Jonah Lehrer — he of the self-plagiarism and fabricated Dylan quotes — tried to start rehabilitating himself last week, and it didn’t go well. He gave a speech and Q&A session at a seminar hosted by the Knight Foundation (which says “it supports transformational ideas that promote quality journalism”). In it he laid out what he perceived were the causes of his misdeeds and how he intends to make sure they don’t happen again.
As a journalist, the author of this entertaining Forbes article was not impressed. This paragraph caught my eye:
The oddness of Lehrer’s thinking came into focus when he allowed himself to consider some of the factors that may have eased his way down the path of iniquity. One, he said, is his high intelligence. “For some cognitive biases, being smart, having a high IQ, can make you more vulnerable to them,” he said.

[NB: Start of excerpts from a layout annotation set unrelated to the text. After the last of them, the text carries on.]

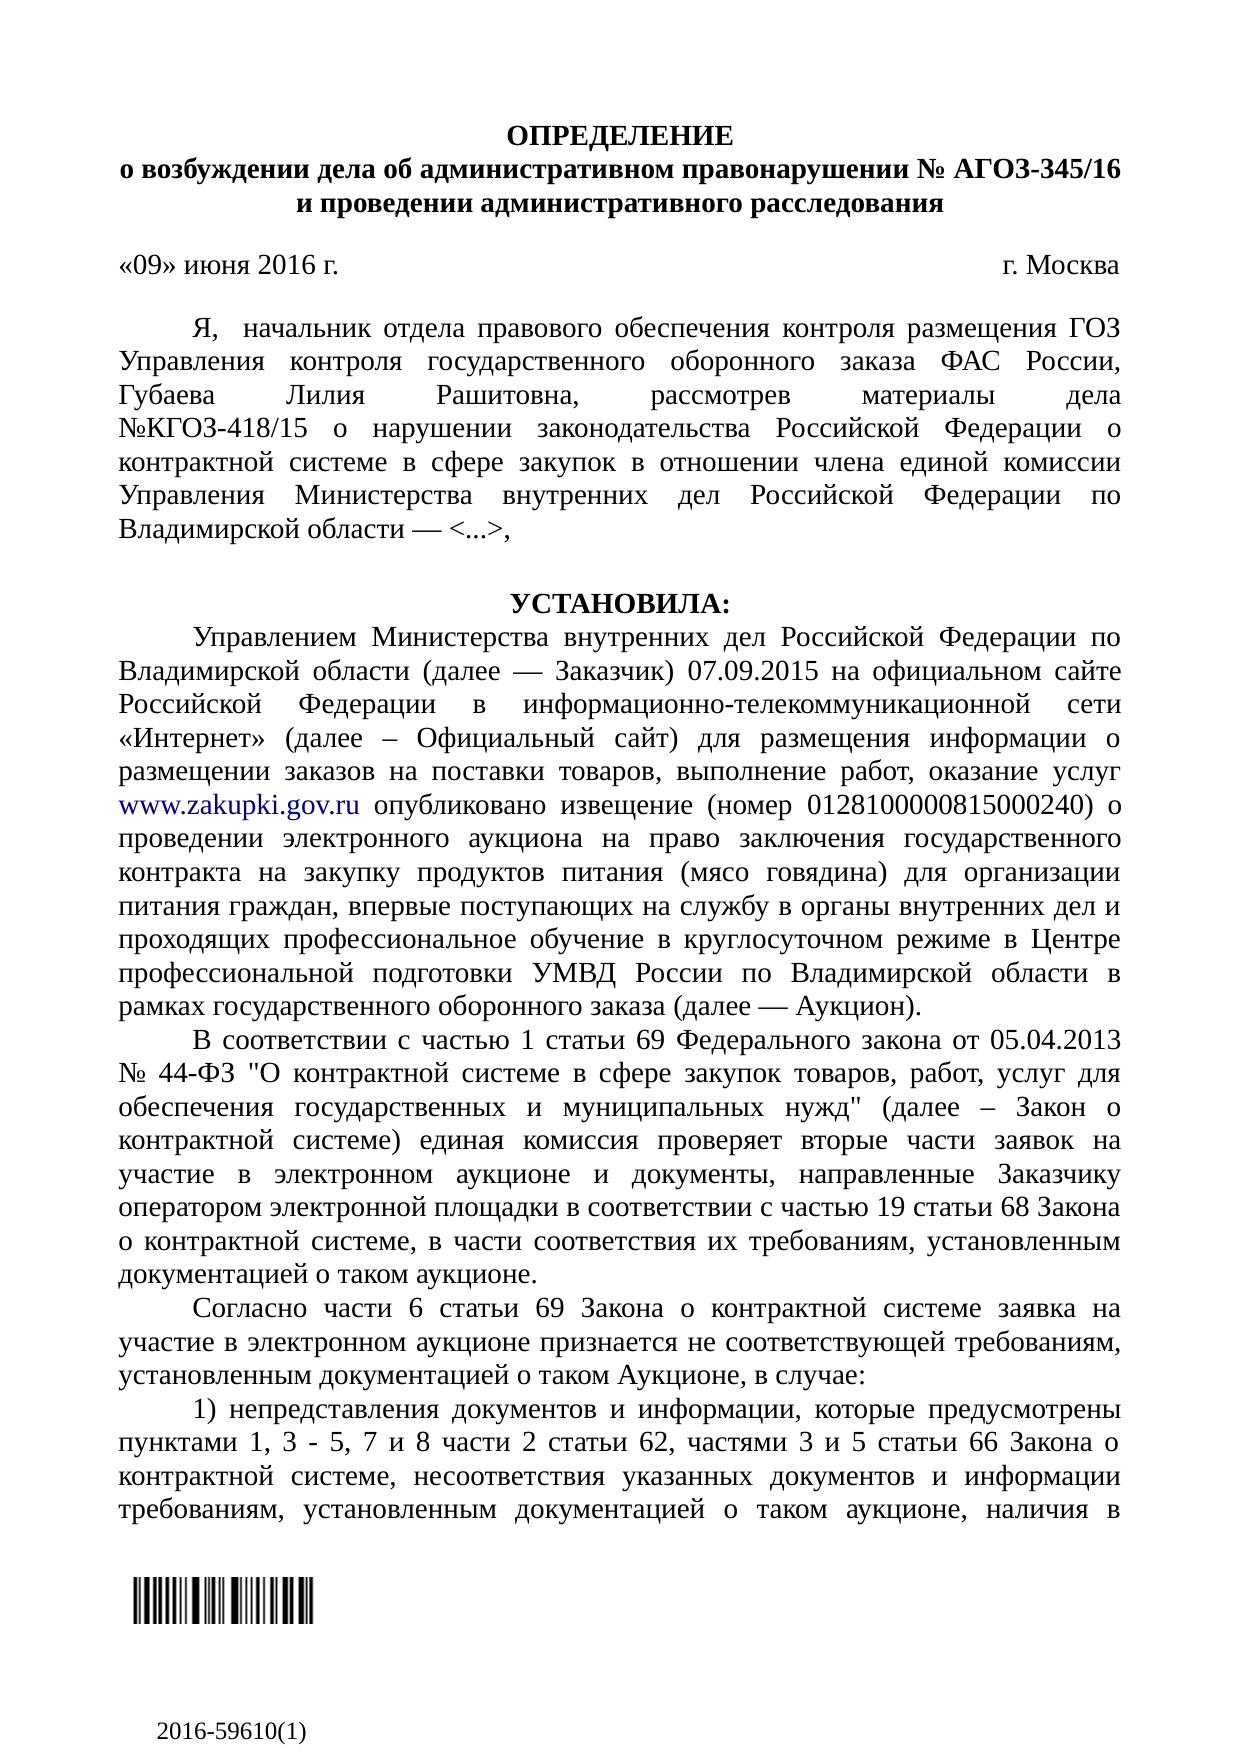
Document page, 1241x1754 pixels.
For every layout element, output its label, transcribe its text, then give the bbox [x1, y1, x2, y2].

text 1) непредставления документов и информации, которые предусмотрены пунктами 1, 3 - 5, 7 и 8 части 2 статьи 62, частями 3 и 5 статьи 66 Закона о контрактной системе, несоответствия указанных документов и информации требованиям, установленным документацией о таком аукционе, наличия в [118, 1391, 1122, 1525]
text В соответствии с частью 1 статьи 69 Федерального закона от 05.04.2013 № 44-ФЗ "О контрактной системе в сфере закупок товаров, работ, услуг для обеспечения государственных и муниципальных нужд" (далее – Закон о контрактной системе) единая комиссия проверяет вторые части заявок на участие в электронном аукционе и документы, направленные Заказчику оператором электронной площадки в соответствии с частью 19 статьи 68 Закона о контрактной системе, в части соответствия их требованиям, установленным документацией о таком аукционе. [118, 1022, 1122, 1290]
text и проведении административного расследования [118, 185, 1122, 219]
text Согласно части 6 статьи 69 Закона о контрактной системе заявка на участие в электронном аукционе признается не соответствующей требованиям, установленным документацией о таком Аукционе, в случае: [118, 1290, 1122, 1391]
text УСТАНОВИЛА: [118, 586, 1122, 619]
text «09» июня 2016 г. г. Москва [118, 247, 1122, 281]
text ОПРЕДЕЛЕНИЕ [118, 118, 1122, 152]
text Я, начальник отдела правового обеспечения контроля размещения ГОЗ Управления контроля государственного оборонного заказа ФАС России, Губаева Лилия Рашитовна, рассмотрев материалы дела №КГОЗ-418/15 о нарушении законодательства Российской Федерации о контрактной системе в сфере закупок в отношении члена единой комиссии Управления Министерства внутренних дел Российской Федерации по Владимирской области — <...>, [118, 310, 1122, 544]
text Управлением Министерства внутренних дел Российской Федерации по Владимирской области (далее — Заказчик) 07.09.2015 на официальном сайте Российской Федерации в информационно-телекоммуникационной сети «Интернет» (далее – Официальный сайт) для размещения информации о размещении заказов на поставки товаров, выполнение работ, оказание услуг www.zakupki.gov.ru опубликовано извещение (номер 0128100000815000240) о проведении электронного аукциона на право заключения государственного контракта на закупку продуктов питания (мясо говядина) для организации питания граждан, впервые поступающих на службу в органы внутренних дел и проходящих профессиональное обучение в круглосуточном режиме в Центре профессиональной подготовки УМВД России по Владимирской области в рамках государственного оборонного заказа (далее — Аукцион). [118, 619, 1122, 1022]
text о возбуждении дела об административном правонарушении № АГОЗ-345/16 [118, 152, 1122, 185]
picture [118, 1577, 331, 1624]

That’s really going to cause make Lehrer’s public feel sorry for him.
As a scientist, Jerry Coyne was not impressed.
When I was interviewed by Lehrer for his New Yorker story on E. O. Wilson, and saw the result, I sensed something amiss. There was such a disconnect between the science I taught him and what came out on the page that I suspected Lehrer was more interested in making a big splash than in the scientific truth. And, sure enough, truth has always taken a back seat to Lehrer’s self-promotion and desire to make a big splash at a young age.

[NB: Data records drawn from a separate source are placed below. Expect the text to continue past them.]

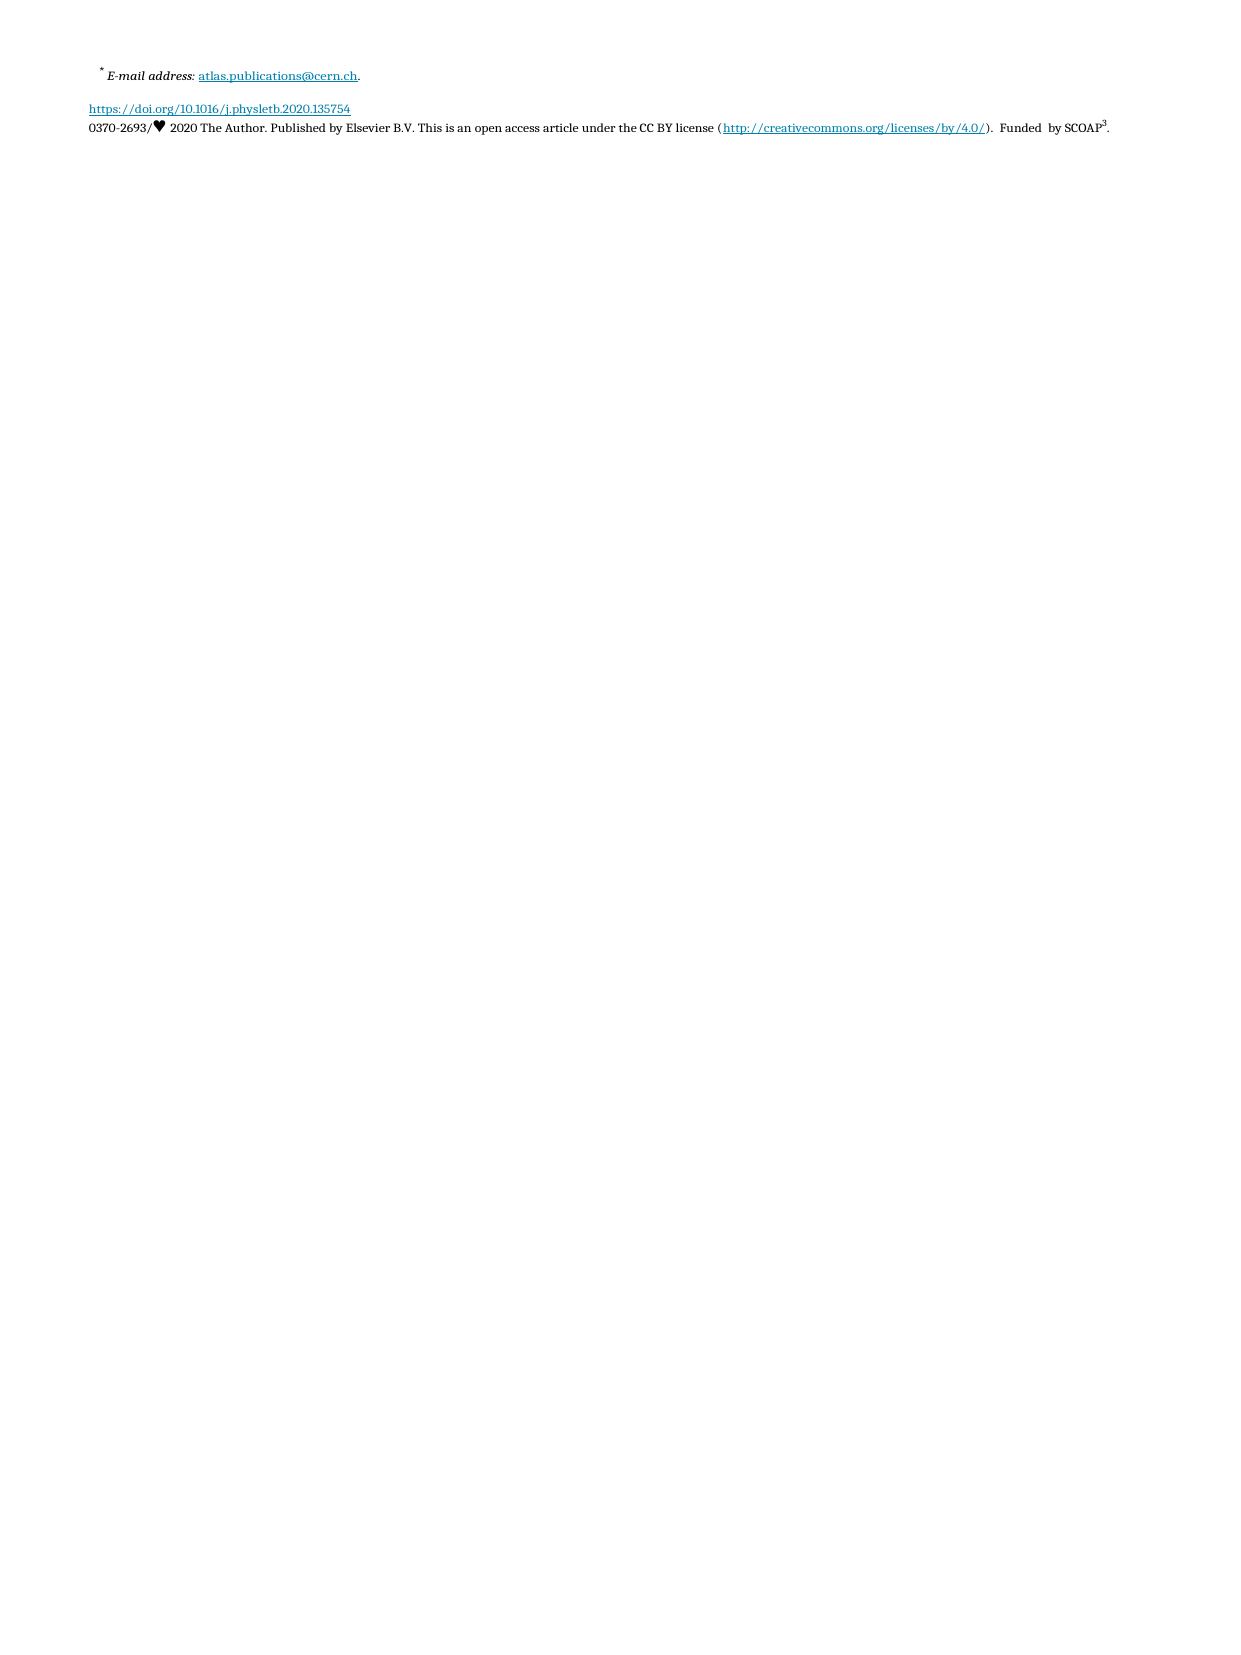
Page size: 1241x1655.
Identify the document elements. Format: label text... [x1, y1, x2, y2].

picture [207, 105, 212, 113]
picture [288, 74, 295, 80]
picture [324, 105, 329, 113]
picture [898, 126, 914, 132]
picture [200, 105, 207, 113]
picture [971, 124, 978, 132]
picture [824, 126, 832, 132]
picture [129, 104, 134, 114]
picture [158, 107, 166, 113]
picture [942, 123, 948, 132]
text https://doi.org/10.1016/j.physletb.2020.135754 [89, 103, 1186, 117]
picture [298, 105, 309, 113]
picture [174, 104, 179, 114]
picture [195, 105, 200, 113]
picture [180, 105, 185, 113]
text 0370-2693/ 2020 The Author. Published by Elsevier B.V. This is an open access article under the CC BY license (http://creativecommons.org/licenses/by/4.0/). Funded by SCOAP3. [89, 118, 1159, 136]
text * E-mail address: atlas.publications@cern.ch. [99, 64, 1186, 83]
picture [122, 104, 127, 114]
picture [792, 126, 802, 132]
picture [232, 107, 243, 114]
picture [134, 104, 140, 113]
picture [835, 126, 842, 132]
picture [723, 123, 729, 132]
picture [917, 126, 933, 132]
picture [262, 106, 272, 113]
picture [219, 104, 224, 114]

In truth, and given the content of this speech, I sense that Lehrer is a bit of a sociopath. Yes, shows of contrition are often phony, meant to convince a gullible public (as in Lance Armstrong’s case) that they’re good to go again. But Lehrer can’t even be bothered to fake an apology that sounds meaningful. Call me uncharitable, but if I were a magazine editor, I’d never hire him; and we shouldn’t trust anything by him that’s not fact-checked by a legion of factotums. This is what happens when careerism trumps truth.
As a virtually unpaid fiction writer, though, I have to say I was impressed that Lehrer managed to get himself paid $20,000 for his little speech.

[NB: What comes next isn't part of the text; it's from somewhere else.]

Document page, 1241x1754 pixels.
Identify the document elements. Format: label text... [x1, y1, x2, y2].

This whole thing makes it into my “Life is stupider than fiction” category–first, because Lehrer actually thinks he can rehabilitate his career by opining that his high intelligence was a cause of his problems. And second, because he got some charitable journalism foundation to pay him twenty grand for his deep thoughts on his malfeasance.
Upon sober reflection, the Knight Foundation realizes it may have made a bit of a mistake here.
Controversial speakers should have platforms, but Knight Foundation should not have put itself into a position tantamount to rewarding people who have violated the basic tenets of journalism. We regret our mistake.